In 2001, when she was just 11, Kaitlyne received a laboratory-grown bladder, making her and six other Children's Hospital Boston patients the first people in the world to receive laboratory-grown organs. Their cases are reported in the April 4 online edition of The Lancet.
Kaitlyne was born with spina bifida, a congenital birth defect that causes incomplete closure of the spine and sometimes results in poor bladder function. Because her bladder was stiff and did not stretch as it filled, urine would seep out or sometimes back up, putting her kidneys at risk of permanent damage. She wore diapers but still worried about accidents.
Currently, surgeons use tissue from the intestine or stomach to repair the bladder, but because the intestine is designed to absorb nutrients, and the bladder is designed to excrete, patients are prone to complications, such as osteoporosis, stone formation and occasionally cancer. Kaitlyne and her parents were debating whether to try one of these surgical treatments when her Children's Hospital Boston urologist, Stuart Bauer, MD, proposed trying a novel procedure: augmenting Kaitlyne's bladder with a bladder grown from her own cells.
Kaitlyne's mother, Tracy, was intrigued by the opportunity, and Kaitlyne thought it was, "really cool that they can actually grow a bladder in a lab."
They met with Anthony Atala, MD, then-director of Tissue Engineering for the Urology Program at Children's, and Alan Retik, MD, urologist-in-chief and senior author of the Lancet study. Retik performed a bladder biopsy, taking samples of the outer muscle cells and the urothelial cells that line the bladder walls. The cells were grown in culture in the laboratory until there were enough to place onto a specially constructed biodegradable mold, or scaffold, shaped like a bladder.

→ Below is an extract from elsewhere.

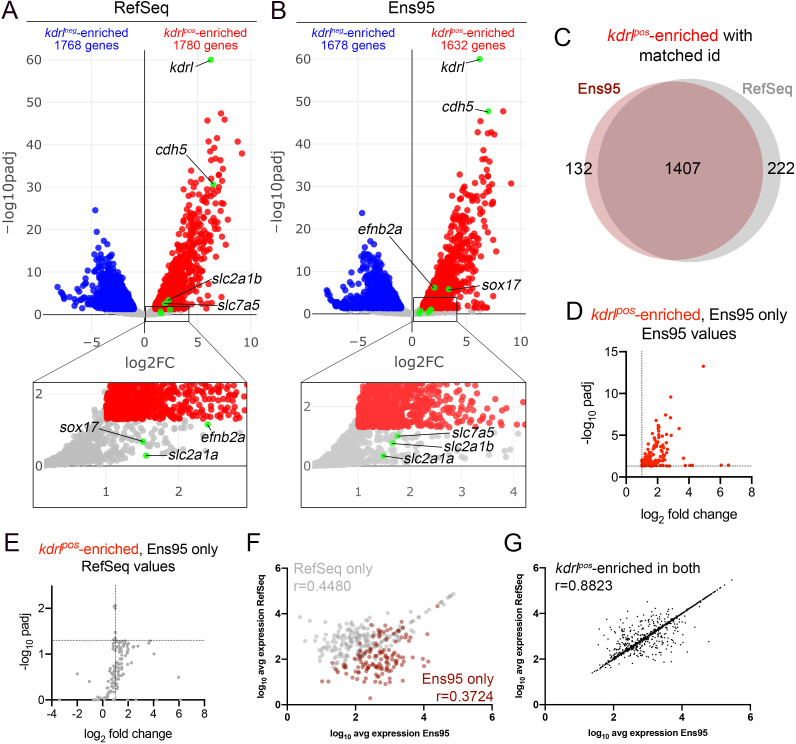
Comparison of Ensembl and RefSeq zebrafish transcriptome annotations for bulk RNA-seq analysis.(A, B) Volcano plots showing differentially expressed genes from Tg(kdrl:HRAS-mCherry)s896-positive and negative (kdrlpos and kdrlneg) cells identified using RNA-seq reads quantified with (A) RefSeq or (B) Ensembl, version 95 (Ens95) transcript annotations. Genes with significant enrichment (padj <0.05) are shown as red or blue (log2 fold change >1 or <-1, respectively) across replicate samples (n = 3). Grey dots are genes that fall below statistical cutoffs. Green dots indicate selected genes previously found to be enriched in endothelial cells in zebrafish or other models. (C) Venn diagram illustrating the intersection of genes with a common NCBI ID in Ens95 and RefSeq found significantly enriched in kdrlpos cells using either annotation. (D, E) Plots of commonly annotated genes identified as kdrlpos-enriched only by Ens95 with indicated values from (D) Ens95 or (E) RefSeq. (F, G) Correlation of expression levels from indicated annotation for kdrlpos-enriched genes identified (F) selectively as such by Ens95 (maroon) or RefSeq (grey) only, or (G) both annotations. Data are not normally distributed, Spearman correlation, r values are indicated.Figure 1—source data 1.DESeq2 output for kdrlpos and kdrlneg RNA-seq quantified with RefSeq (GCF_000002035.6_GRCz11; worksheet 1) or Ensembl, v95 (worksheet 2).Gene expression levels were quantified using RSEM. Median ratio normalized expression values are shown for each replicate, along with adjusted p-value, and log2 fold change. Data used to generate plots in Figure 1A,B, and incorporated into source data tables indicated below.Figure 1—source data 2.Intersection of kdrlpos-enriched genes from RefSeq and Ens95 commonly annotated by NCBI ID.Gene symbol, along with matching Ensembl gene ID and NCBI ID, as well as differential annotation (i.e., identified as differentially expressed only in RefSeq, Ens95, or both) are indicated. Expression data are derived from Figure 1—source data 1. Data used to generate plots in Figure 1C–G.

The cells continued to grow, and about seven weeks after the biopsy, the engineered bladder was sutured to Kaitlyne's original bladder during surgery. While the tissue healed, she used a catheter to empty her bladder. At her first urodynamics test, less than six months after surgery, Kaitlyne's bladder showed reduced pressures and was able to hold more than it ever had.
Today, Kaitlyne's bladder functions as well as those fashioned from intestine, but without the negative side effects. And because the organ was grown from her own cells, the risk of rejection was eliminated.
"This is the first time a complex organ has been constructed using autologous tissues," says Retik. "It's likely that similar organs can be constructed as well."
As for Kaitlyne, who is waiting until just a few days before prom to show her father her formal champagne-colored prom dress, she now feels more fully engaged in her life. "I am free to do basically whatever I want, and I don't have to wear diapers," she says.
Since the transplant surgery, "Kaitlyne is much more self confident," adds Tracy. "Five years ago, she never would have thought about wearing a dress that's so tapered to her body."
Kaitlyne's success has made news around the world and has given hope to many. "It's given a freedom that we never thought we'd see for her," says Tracy. "And more recently, shown us how mature a daughter we have. We are so proud."
This fall Children's will be one of four sites to launch a larger clinical trial of how well organs grown from a person's own tissue work. Patients who have a medical necessity for bladder augmentation, such as those with severe spina bifida, will be the most likely candidates for enrollment.